Sarah Sze represented the United States at the Venice Biennale in 2013, and was awarded a MacArthur Fellowship in 2003. She has exhibited in museums worldwide, and her works are held in the permanent collections of prominent institutions, including the Museum of Modern Art, the Guggenheim Museum, and the Whitney Museum of American Art, New York; The Fondation Cartier, Paris; Tate Modern, London; The Museum of Contemporary Art, Chicago; The San Francisco Museum of Modern Art; and the Museum of Modern Art, Los Angeles.
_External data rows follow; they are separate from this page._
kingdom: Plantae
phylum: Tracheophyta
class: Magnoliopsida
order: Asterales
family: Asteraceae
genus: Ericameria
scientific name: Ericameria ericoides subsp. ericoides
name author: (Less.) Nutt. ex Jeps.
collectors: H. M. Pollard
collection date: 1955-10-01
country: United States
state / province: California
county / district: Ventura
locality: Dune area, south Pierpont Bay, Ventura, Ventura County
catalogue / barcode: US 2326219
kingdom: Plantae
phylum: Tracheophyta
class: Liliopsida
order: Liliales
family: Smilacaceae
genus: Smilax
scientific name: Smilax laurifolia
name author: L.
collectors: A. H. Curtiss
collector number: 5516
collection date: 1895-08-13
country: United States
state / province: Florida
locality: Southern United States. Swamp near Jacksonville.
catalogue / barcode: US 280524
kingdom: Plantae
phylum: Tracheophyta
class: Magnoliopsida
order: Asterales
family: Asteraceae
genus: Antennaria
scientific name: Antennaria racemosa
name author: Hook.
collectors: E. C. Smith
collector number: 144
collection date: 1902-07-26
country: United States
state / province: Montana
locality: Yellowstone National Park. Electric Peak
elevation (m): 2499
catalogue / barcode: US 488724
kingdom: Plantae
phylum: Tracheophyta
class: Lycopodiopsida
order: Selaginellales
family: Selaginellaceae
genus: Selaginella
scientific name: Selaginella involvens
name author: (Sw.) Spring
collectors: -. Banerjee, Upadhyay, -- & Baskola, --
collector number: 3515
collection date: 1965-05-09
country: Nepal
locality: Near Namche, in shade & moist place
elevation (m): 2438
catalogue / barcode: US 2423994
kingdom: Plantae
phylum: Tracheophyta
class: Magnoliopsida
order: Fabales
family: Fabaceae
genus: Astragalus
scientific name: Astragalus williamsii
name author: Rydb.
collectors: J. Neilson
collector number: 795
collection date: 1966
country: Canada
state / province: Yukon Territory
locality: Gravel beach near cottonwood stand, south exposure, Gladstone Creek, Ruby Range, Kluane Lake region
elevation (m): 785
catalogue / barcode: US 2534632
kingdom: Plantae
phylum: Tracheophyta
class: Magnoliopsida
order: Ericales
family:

Sze's work has been featured in the Whitney Biennial (2000), The Carnegie International (1999), and several international Biennials, including Berlin (1998), Guangzhou (2015), Liverpool (2008), Lyon (2009), Sao Paulo (2002), and Venice (1999, 2013, and 2015). Sze has also created public works for the Massachusetts Institute of Technology, The Walker Art Center in Minneapolis, and for the High Line and the Public Art Fund in New York. In 2016, Sze completed a permanent commission for the New York Metropolitan Transit Authority's 96th Street Station of the 2nd Avenue subway line, and in 2015, Phaidon published a monograph on Sze's work as part of the Contemporary Artists Series. Sarah Sze received her BFA from Yale University (1991) and her MFA from the School of Visual Arts (1997). She was born in Boston, Massachusetts and lives and works in New York.